Much of central North Carolina experienced strong to severe thunderstorms on Wednesday, with areas of wind damage and areas of flooding from slow-moving storms. These storms are likely to fire again today as that trough just sort of lingers in our area, interacting with the Piedmont trough and the sea-breeze boundary.
Isolated storms should start to develop around or shortly after noon in a critically unstable atmosphere. Outflow boundaries (basically the edges of “pools” of cool air that rush out from storms) will be the foci of new storms. And the pattern will repeat. Numerous showers and storms are likely just west of the county, along the I-95 corridor as we work through the afternoon.
Something different today is a level of shear that is in place. Shear helps to keep thunderstorms going, it aids in organization to storm structures. Shear causes storms to “tilt,” and therefore move in a specific direction (whereas yesterday’s storms were essentially straight up-and-down with little to no movement). At any rate, the modest shear in place should allow these storms to move eastward toward ColCo later in the afternoon.
Any storm that develops will produce a blinding downpour along with nearly constant cloud-to-ground lightning. There is the low potential for some damaging winds in wet downbursts, and a few severe thunderstorm warnings will likely be issued. The SPC has Columbus County under a level 1 out of 5 risk (“marginal”) as of this writing.
It’s just a question of where these storms fire and move. That cannot be predicted with any degree of certainty. Columbus County dodged a bullet yesterday as the storms stayed well to our west (except for a few small cells that hit north of 74/76 and into Bladen county).
If you’re rooting for storms to hit here locally, I think today and tomorrow are our best options. If I were a betting man, I’d definitely put some odds on storm development.
Rain chances decrease over the weekend as the Bermuda high pressure ridge tries to kind of “wash out” the overall troughiness that is causing all of this. However, with high humidity, high instability, and sunshine, the typical summertime afternoon thunderstorm chances (isolated to widely scattered) will exist Saturday into next week.
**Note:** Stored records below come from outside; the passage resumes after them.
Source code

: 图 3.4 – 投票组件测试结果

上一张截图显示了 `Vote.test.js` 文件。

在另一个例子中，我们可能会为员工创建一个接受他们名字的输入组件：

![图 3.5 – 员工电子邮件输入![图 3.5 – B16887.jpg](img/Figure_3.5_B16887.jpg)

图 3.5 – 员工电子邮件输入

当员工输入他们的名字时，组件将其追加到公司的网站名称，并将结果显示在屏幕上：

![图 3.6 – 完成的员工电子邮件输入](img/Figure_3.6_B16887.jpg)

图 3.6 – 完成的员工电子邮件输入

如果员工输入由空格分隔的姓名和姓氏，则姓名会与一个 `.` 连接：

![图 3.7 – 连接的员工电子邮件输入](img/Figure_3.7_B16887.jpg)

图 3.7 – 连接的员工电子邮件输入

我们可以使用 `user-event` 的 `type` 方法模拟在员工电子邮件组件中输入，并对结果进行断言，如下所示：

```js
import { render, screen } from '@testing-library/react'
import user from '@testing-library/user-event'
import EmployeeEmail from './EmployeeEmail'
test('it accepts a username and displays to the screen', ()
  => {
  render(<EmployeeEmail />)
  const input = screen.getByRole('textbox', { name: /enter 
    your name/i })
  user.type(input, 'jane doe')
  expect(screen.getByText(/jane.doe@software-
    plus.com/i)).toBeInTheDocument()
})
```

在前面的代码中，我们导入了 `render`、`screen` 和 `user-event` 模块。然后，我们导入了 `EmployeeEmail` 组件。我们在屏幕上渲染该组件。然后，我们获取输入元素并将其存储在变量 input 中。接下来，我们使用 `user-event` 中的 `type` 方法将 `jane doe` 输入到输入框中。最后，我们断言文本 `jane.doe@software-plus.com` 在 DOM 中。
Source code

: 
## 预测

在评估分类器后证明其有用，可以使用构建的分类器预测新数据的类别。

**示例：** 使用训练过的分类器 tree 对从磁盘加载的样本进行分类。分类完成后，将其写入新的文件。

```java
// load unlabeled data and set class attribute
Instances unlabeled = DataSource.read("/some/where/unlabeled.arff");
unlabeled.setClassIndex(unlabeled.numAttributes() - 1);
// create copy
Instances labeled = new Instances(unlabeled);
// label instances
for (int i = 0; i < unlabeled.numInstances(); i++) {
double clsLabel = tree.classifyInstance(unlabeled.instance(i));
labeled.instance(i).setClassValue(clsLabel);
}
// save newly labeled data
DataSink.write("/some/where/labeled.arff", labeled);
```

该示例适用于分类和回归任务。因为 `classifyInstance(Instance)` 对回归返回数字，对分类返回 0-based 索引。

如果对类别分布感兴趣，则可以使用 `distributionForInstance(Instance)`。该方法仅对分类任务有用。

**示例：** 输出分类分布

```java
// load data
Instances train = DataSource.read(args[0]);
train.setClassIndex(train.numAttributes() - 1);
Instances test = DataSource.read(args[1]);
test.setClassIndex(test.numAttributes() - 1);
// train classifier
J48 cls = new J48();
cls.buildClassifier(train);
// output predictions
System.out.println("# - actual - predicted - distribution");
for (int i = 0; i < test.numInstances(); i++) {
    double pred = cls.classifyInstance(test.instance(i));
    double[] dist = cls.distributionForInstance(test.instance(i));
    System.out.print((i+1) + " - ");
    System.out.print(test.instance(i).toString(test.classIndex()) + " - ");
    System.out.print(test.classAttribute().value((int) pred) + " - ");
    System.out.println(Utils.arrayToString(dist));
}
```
TROPICAL UPDATE: Global modeling is starting to “hint” at something coming together in the northern Gulf after July 15th. This is just speculation based on model trends, but the NWS CPC also has that area outlined for a 20% probability of something coming together in the July 15-20 timeframe. In the meantime, no tropical development is expected. The official NHC forecast is no development during the next 7 days.